Cet article est dédié à Francis Bebey et à René Dumont

En musique comme dans tout autre domaine, l' »africanité » est un concept à manier avec des pincettes. Que la musique soit considérée (à tort sans doute) comme un terrain moins favorable que d’autres à la polémique n’y change rien : il est aussi tendancieux de lui appliquer un critère géographique (« africanité ») que de la qualifier selon le référent le plus superficiel et épidermique qui soit, la pigmentation de la peau (« négritude »).
Négritude ? Bien entendu, les musiques des Aborigènes d’Australie, des Kanaks ou des Papous n’ont absolument rien d’africain.
Africanité ? Musicalement les Bantous sont bien plus proches des diasporas noires du Nouveau Monde que des Peuls ou des Touareg.
La musique n’a jamais été cette « langue universelle » illusoire que tentent de promouvoir naïvement les apôtres du « charity business » et cyniquement les marchands de la « world music ». L’art des sons ne se prête pas à la logomachie. Il est, plus encore que la peinture ou la sculpture, l’affirmation d’une identité individuelle et collective qui défie les frontières géographiques, les prédéterminations génétiques, mais aussi la vanité de toute prétention normative extérieure, fut-elle appuyée sur un discours structuraliste.
Au-delà d’une surdité complaisante très « tendance », une harpe est une harpe, même chose pour une gamme pentatonique ou une polyphonie à trois voix, et ces artefacts, certes suspects du fait de leur définition par une méthode et un vocabulaire typiquement européens, ont au moins le mérite de mettre en garde contre le danger des a-priori et appropriations ethniques.

──────

CONSIGNE 1: Recopiez toute la liste ci-dessous en remplaçant "maximum value" par "highest value" partout, sans rien changer d'autre. N'y mettez pas les images.

DONNÉES ÉTUDIÉES:
──────

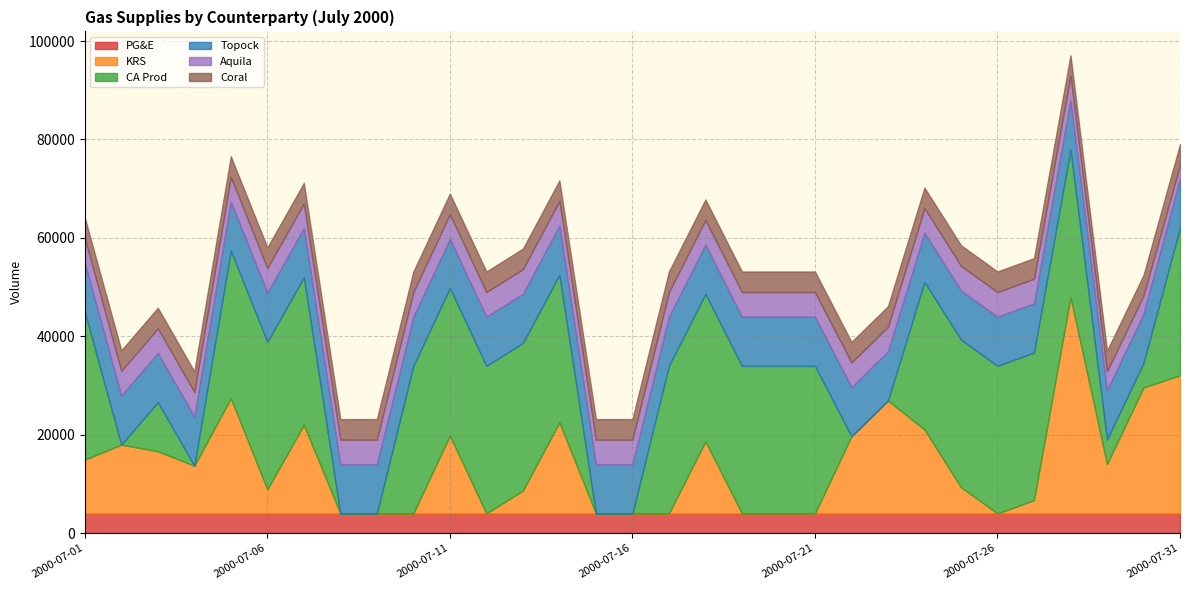

In CA Prod, how many points are lower than both neighbors (excluding endpoints)?

2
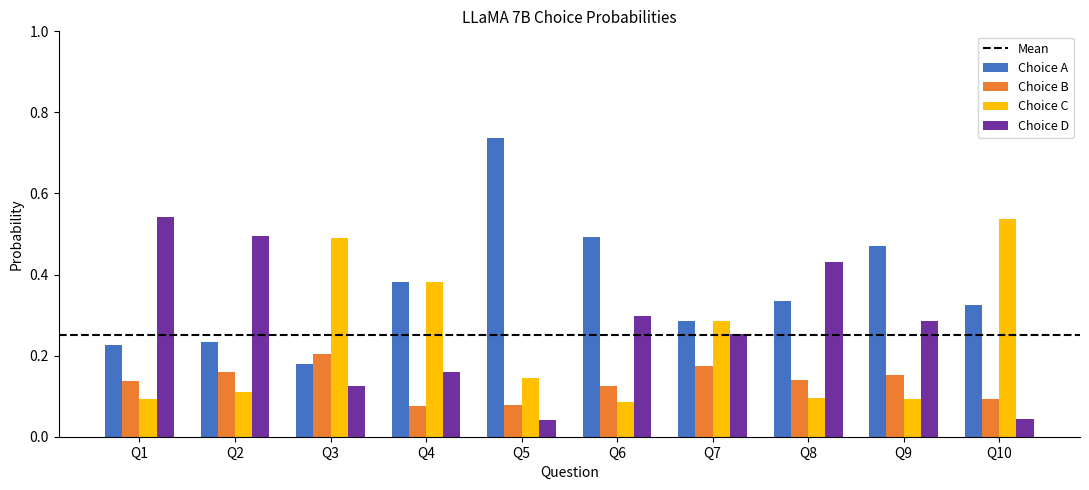

At how many categories does at least one series exceed 0?

10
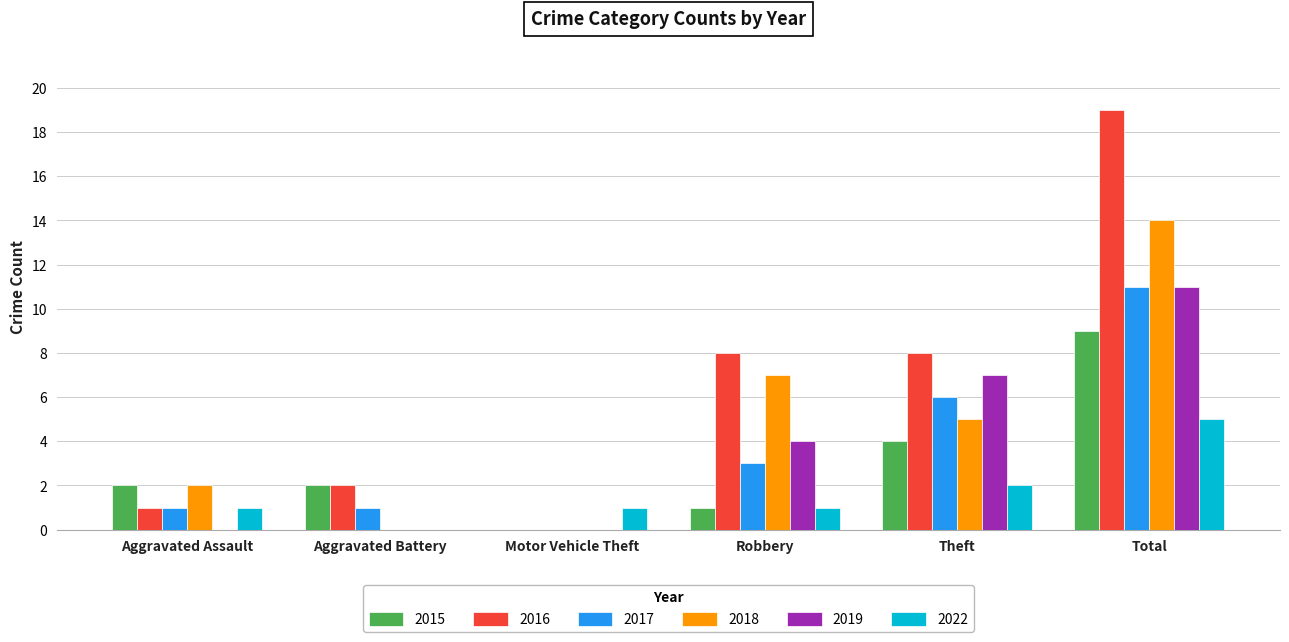

What is the maximum value shown in the chart?

19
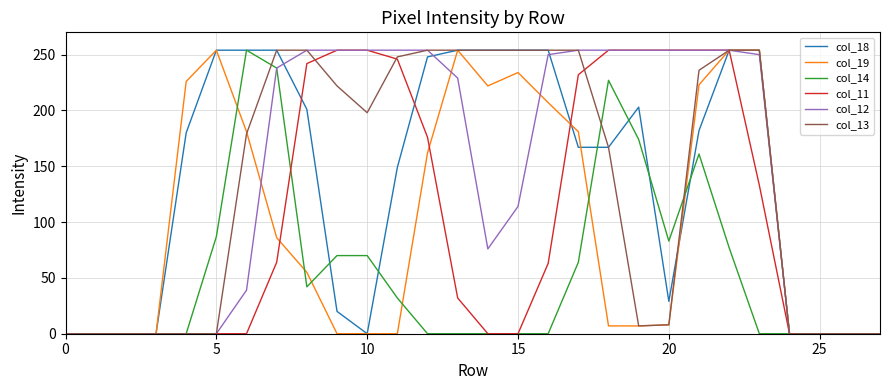

What is the maximum value shown in the chart?

254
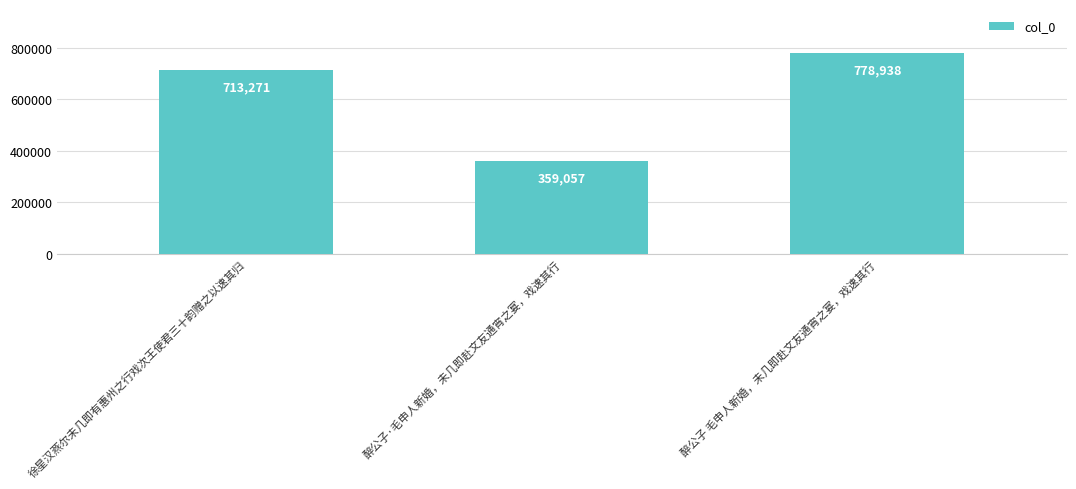

The chart shows a value of 713271 at 徐星汉燕尔未几即有惠州之行戏次王使君三十韵赠之以速其归. True or false?

True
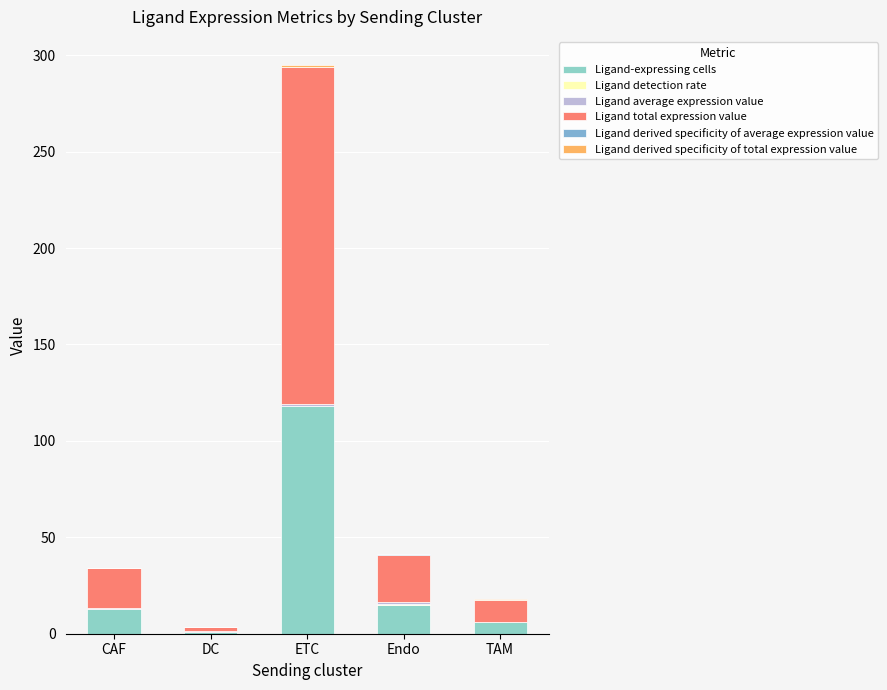

Are the bars horizontal?

No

──────

CONSIGNE 2: Recopiez sans rien modifier le passage de l'extrait sur l'africanité en musique compris entre "Cet article est" et "ou des Touareg.", ces deux bouts inclus.

RÉSULTAT 1:
In CA Prod, how many points are lower than both neighbors (excluding endpoints)?

2

At how many categories does at least one series exceed 0?

10

What is the highest value shown in the chart?

19

What is the highest value shown in the chart?

254

The chart shows a value of 713271 at 徐星汉燕尔未几即有惠州之行戏次王使君三十韵赠之以速其归. True or false?

True

Are the bars horizontal?

No

RÉSULTAT 2:
Cet article est dédié à Francis Bebey et à René Dumont

En musique comme dans tout autre domaine, l' »africanité » est un concept à manier avec des pincettes. Que la musique soit considérée (à tort sans doute) comme un terrain moins favorable que d’autres à la polémique n’y change rien : il est aussi tendancieux de lui appliquer un critère géographique (« africanité ») que de la qualifier selon le référent le plus superficiel et épidermique qui soit, la pigmentation de la peau (« négritude »).
Négritude ? Bien entendu, les musiques des Aborigènes d’Australie, des Kanaks ou des Papous n’ont absolument rien d’africain.
Africanité ? Musicalement les Bantous sont bien plus proches des diasporas noires du Nouveau Monde que des Peuls ou des Touareg.